What to do:
Please rewrite the lines of the data below as a numbered list, skipping blank lines and leaving out the pictures.

[Dataset records]
════════

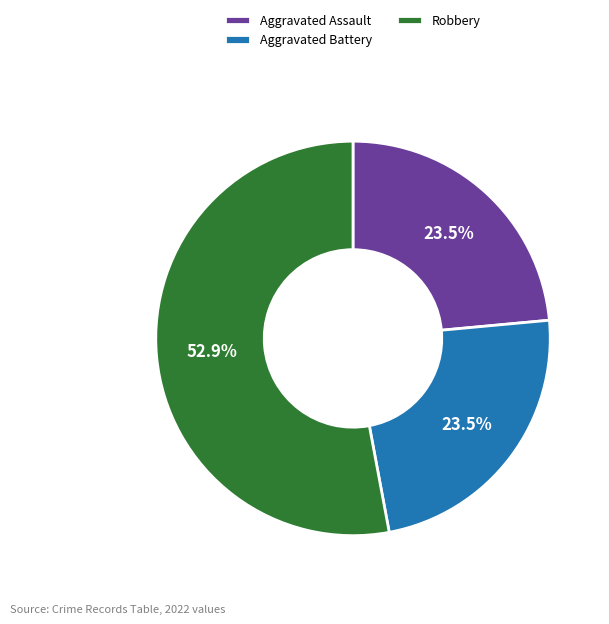

Combined, do Aggravated Assault and Robbery account for over 50%?

Yes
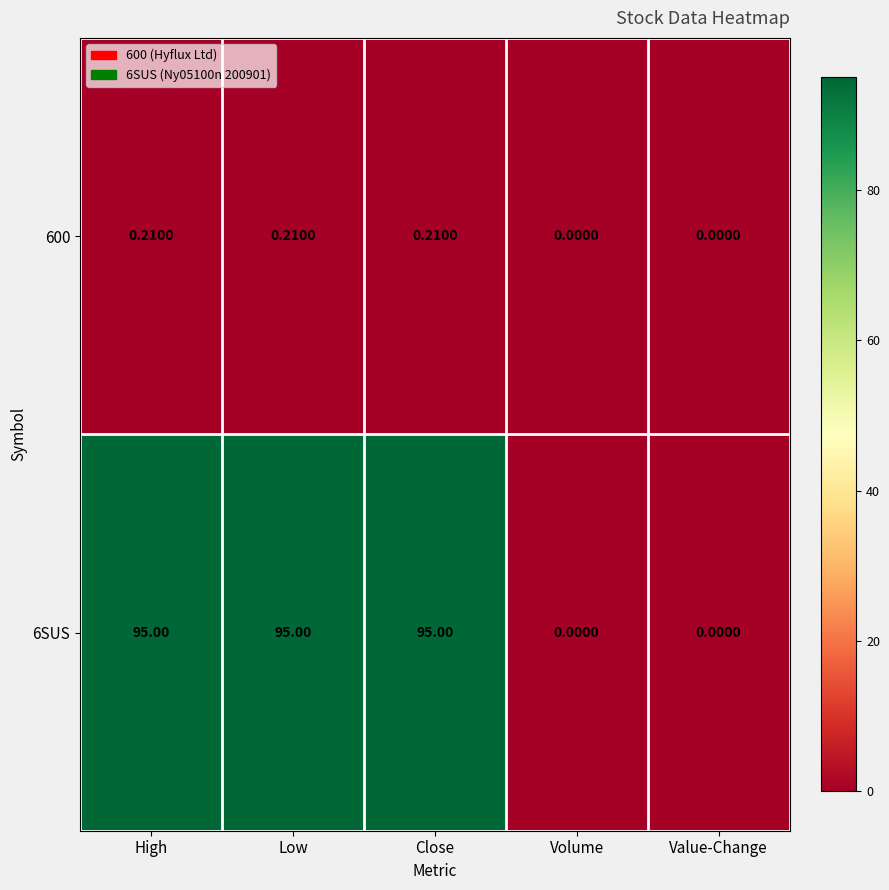

What is the difference between the highest and lowest values at Close?

94.8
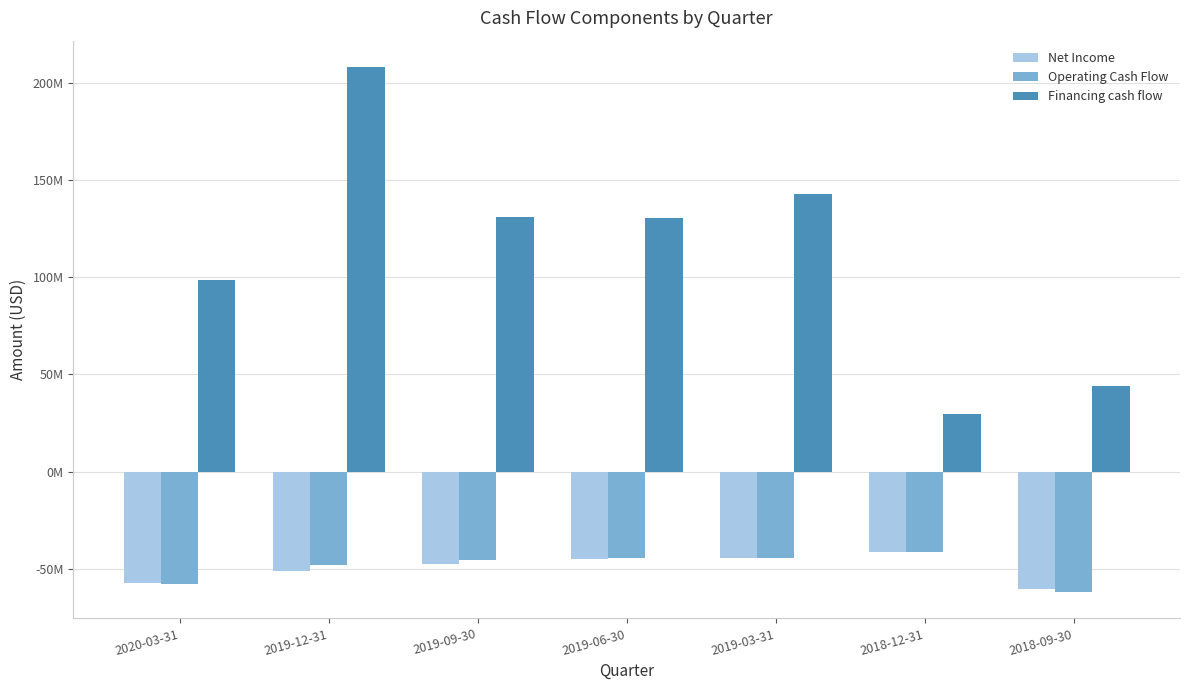

List the series in order of their peak value, lowest first.

Operating Cash Flow, Net Income, Financing cash flow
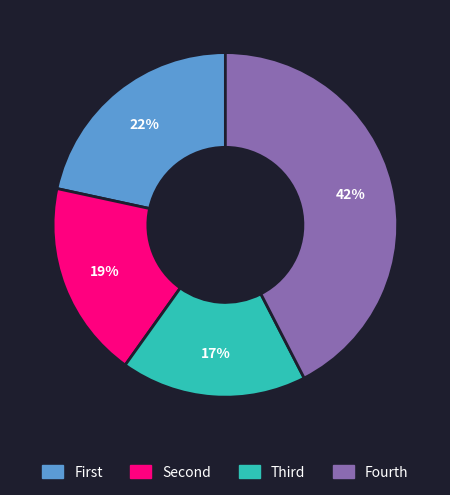

Is there any slice that represents more than half of the pie?

No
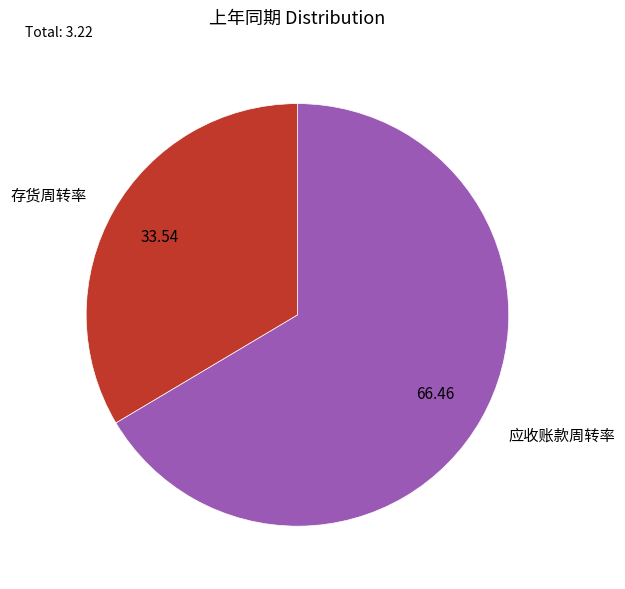

Between 存货周转率 and 应收账款周转率, which is larger?

应收账款周转率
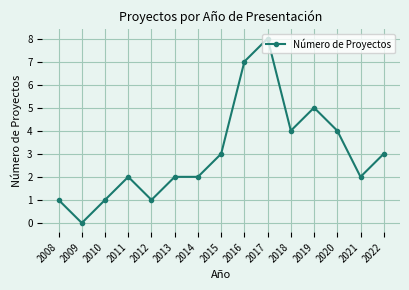

What is the change in value from 2008 to 2013?

+1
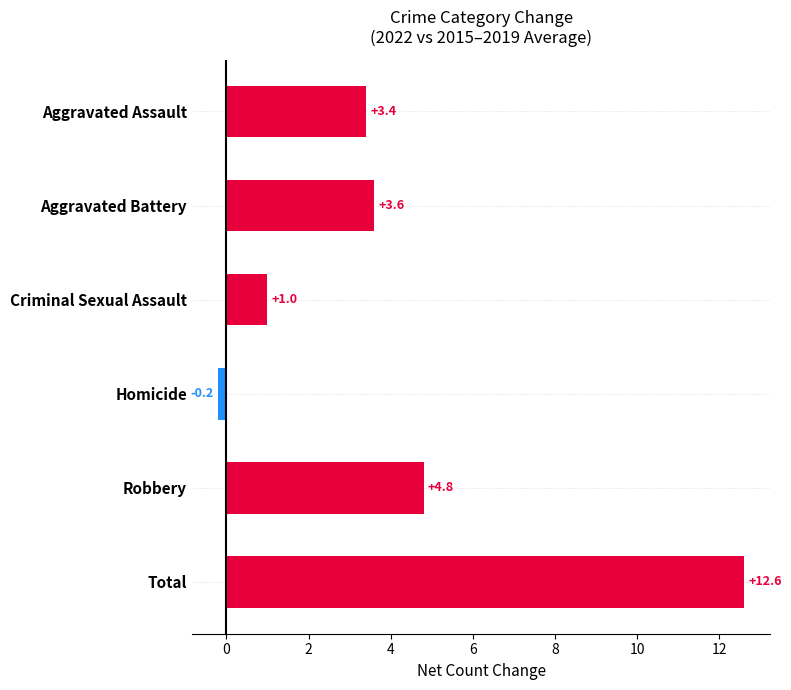

What is the average value?

4.2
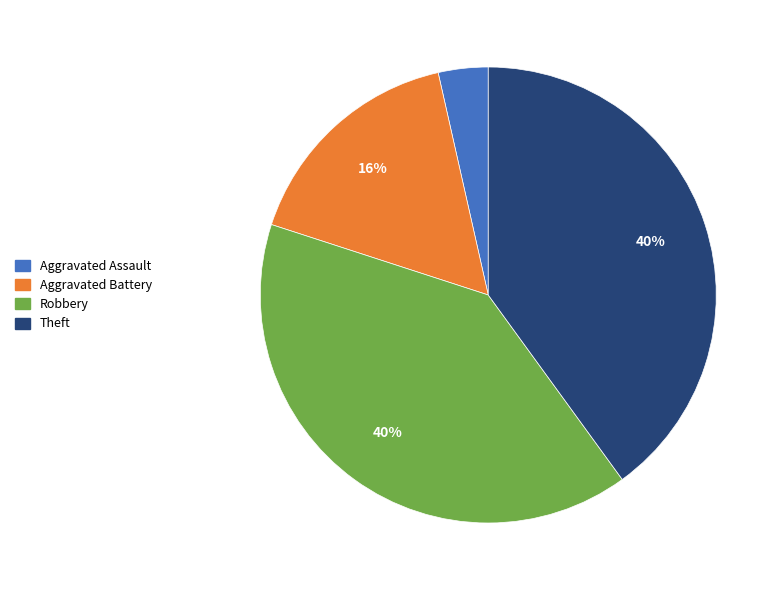

To the nearest percent, what is the difference between the largest and smallest slice percentages?

36%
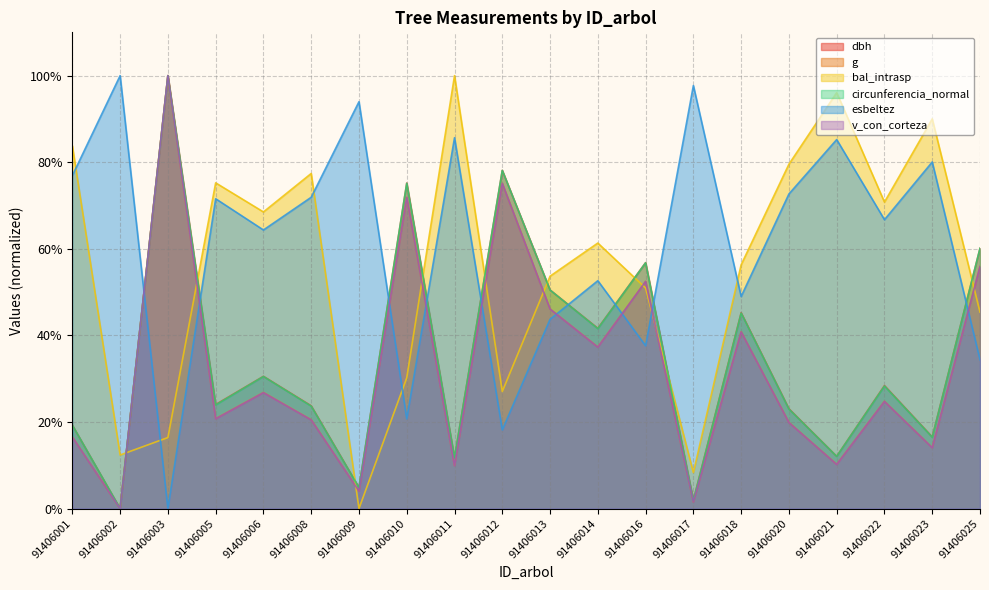

At which category does g reach its first local valley?

91406002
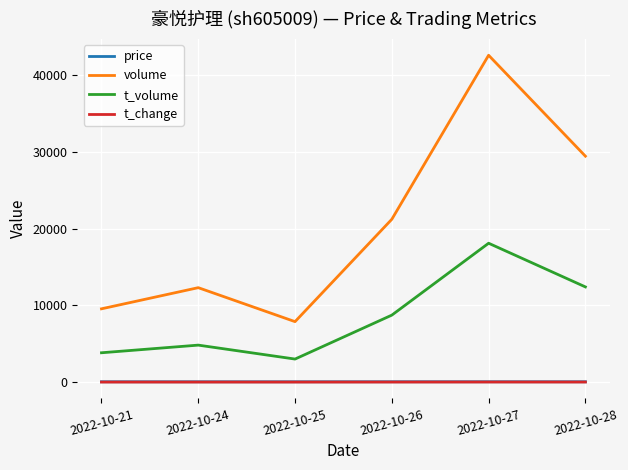

True or false: t_volume and price cross at least once.

False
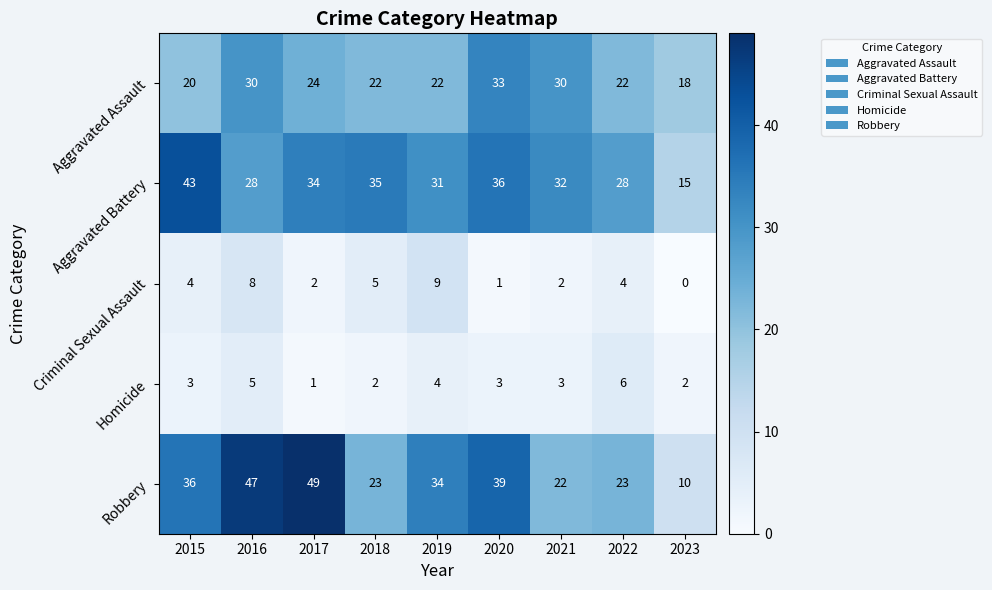

How many Aggravated Assault values are between 22 and 30?

6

════════

Answer for this exercise:
1. Combined, do Aggravated Assault and Robbery account for over 50%?
2. Yes
3. What is the difference between the highest and lowest values at Close?
4. 94.8
5. List the series in order of their peak value, lowest first.
6. Operating Cash Flow, Net Income, Financing cash flow
7. Is there any slice that represents more than half of the pie?
8. No
9. Between 存货周转率 and 应收账款周转率, which is larger?
10. 应收账款周转率
11. What is the change in value from 2008 to 2013?
12. +1
13. What is the average value?
14. 4.2
15. To the nearest percent, what is the difference between the largest and smallest slice percentages?
16. 36%
17. At which category does g reach its first local valley?
18. 91406002
19. True or false: t_volume and price cross at least once.
20. False
21. How many Aggravated Assault values are between 22 and 30?
22. 6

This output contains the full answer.